Des scientifiques de l'Observatoire européen austral (ESO) ont réussi à prendre l'image détaillée d'une étoile dans une galaxie autre que notre Voie lactée, une première qui va leur permettre de mieux étudier cet astre en fin de vie. Distante de 160.000 années-lumière, l'étoile WOH G64 est située dans le Grand Nuage de Magellan, une petite galaxie satellite de la nôtre.
WOH G64 : une supergéante rouge en fin de cycle
Surnommée "l'étoile colossale" par les astronomes, WOH G64 est environ 2.000 fois plus grosse que notre Soleil et est classée parmi les supergéantes rouges, une des dernières étapes de l'évolution des étoiles massives avant leur explosion en supernova. "Nous avons découvert un cocon en forme d'œuf entourant étroitement l'étoile", détaille dans un communiqué de l'ESO Keiichi Ohnaka, astrophysicien de l'Université Andrés Bello au Chili.
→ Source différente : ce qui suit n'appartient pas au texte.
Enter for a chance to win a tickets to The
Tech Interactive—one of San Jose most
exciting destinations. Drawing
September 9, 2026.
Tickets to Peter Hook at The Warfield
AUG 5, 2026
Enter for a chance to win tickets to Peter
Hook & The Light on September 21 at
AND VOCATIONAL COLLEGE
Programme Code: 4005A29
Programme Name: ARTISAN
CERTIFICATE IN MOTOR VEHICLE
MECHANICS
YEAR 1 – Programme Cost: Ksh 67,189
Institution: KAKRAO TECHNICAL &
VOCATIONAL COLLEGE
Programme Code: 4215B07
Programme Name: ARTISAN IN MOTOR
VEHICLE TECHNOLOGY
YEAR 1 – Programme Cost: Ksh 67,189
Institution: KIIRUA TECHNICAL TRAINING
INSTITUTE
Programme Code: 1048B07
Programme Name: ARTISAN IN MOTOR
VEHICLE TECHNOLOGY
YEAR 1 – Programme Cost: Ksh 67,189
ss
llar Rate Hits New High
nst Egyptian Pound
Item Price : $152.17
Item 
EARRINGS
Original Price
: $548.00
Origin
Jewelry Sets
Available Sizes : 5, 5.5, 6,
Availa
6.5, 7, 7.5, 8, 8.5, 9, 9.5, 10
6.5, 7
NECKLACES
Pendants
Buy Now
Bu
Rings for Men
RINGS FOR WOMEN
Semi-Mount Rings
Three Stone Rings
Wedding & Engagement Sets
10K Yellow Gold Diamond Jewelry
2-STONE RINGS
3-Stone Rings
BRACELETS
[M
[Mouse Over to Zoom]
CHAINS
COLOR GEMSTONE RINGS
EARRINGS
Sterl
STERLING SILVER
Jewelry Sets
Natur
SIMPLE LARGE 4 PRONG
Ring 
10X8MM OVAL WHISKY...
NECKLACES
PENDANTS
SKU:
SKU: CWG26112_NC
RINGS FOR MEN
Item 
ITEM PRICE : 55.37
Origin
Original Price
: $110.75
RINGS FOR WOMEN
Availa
La forme ovoïde au centre représente la matière éjectée par l'étoile centrale, et l'anneau ovale qui l'entoure pourrait également être constitué de matière éjectée par l'étoile.
Observations inédites
Les scientifiques avaient des "indices" que l'environnement de l'étoile n'était pas sphérique, mais aucune image n'avait été prise jusqu'à présent. "Grâce à cette image, nous pouvons créer un meilleur modèle informatique de l'étoile et étudier comment elle éjecte de la matière avant sa disparition", explique le chercheur, qui a dirigé une étude sur ces observations, publiée jeudi dans la revue "Astronomy & Astrophysics". Ce cocon allongé, signe que l'étoile "éjecte plus de matière dans certaines directions que dans d'autres", pourrait être une conséquence de son interaction avec une autre étoile, selon Keiichi Ohnaka. "Bien que nous n'ayons pas encore trouvé une seconde étoile, un tel compagnon pourrait exister et rester difficile à détecter si elle est beaucoup plus faible que l'étoile principale", avance-t-il.
L'équipe de Keiichi Ohnaka s'intéresse à cette étoile géante depuis longtemps. En 2005 et 2007, ces astronomes ont utilisé l'interféromètre du Très grand télescope (le VLTI) de l'ESO au Chili pour en apprendre davantage sur ses caractéristiques. Mais à l'époque, l'interféromètre ne combinait la lumière que de deux des lunettes astronomiques du VLT. Pour obtenir l'image publiée jeudi, les astronomes ont dû attendre le développement de l'instrument Gravity, qui permet de capturer la lumière de quatre lunettes, créant des images cosmiques très détaillées.
En comparant ces nouveaux résultats avec les observations précédentes, ils ont constaté que WOH G64 était devenue moins lumineuse au cours de la dernière décennie. Elle a "subi un changement significatif au cours des dix dernières années, nous offrant une opportunité rare d'observer la vie d'une étoile en temps réel", déclare Gerd Weigelt, co-auteur de l'étude cité dans le communiqué et professeur d'astronomie à l'Institut Max Planck à Bonn (Allemagne).
Dans leurs dernières étapes de vie, avant d'exploser en supernova, les supergéantes rouges perdent leurs couches externes de gaz et de poussière, lors d'un processus qui peut durer des centaines de milliers d'années. Les scientifiques qui ont observé WOH G64 pensent que les matériaux expulsés pourraient être responsables de son assombrissement et que celui-ci pourrait signifier que l'étoile est entrée dans une nouvelle phase de son cycle de fin de vie. "Ou bien elle pourrait revenir à son état précédent après un certain temps, bien que nous ne sachions pas combien de temps cela pourrait prendre. C'est précisément pour cette raison que nous pensons qu'il est important de surveiller cette étoile en l'observant avec différents télescopes et instruments", souligne Keiichi Ohnaka.
À mesure que l'étoile s'assombrit, il devient de plus en plus difficile de prendre d'autres images rapprochées, même avec le VLTI. Mais les mises à jour prévues des instruments du télescope pourraient changer cela prochainement.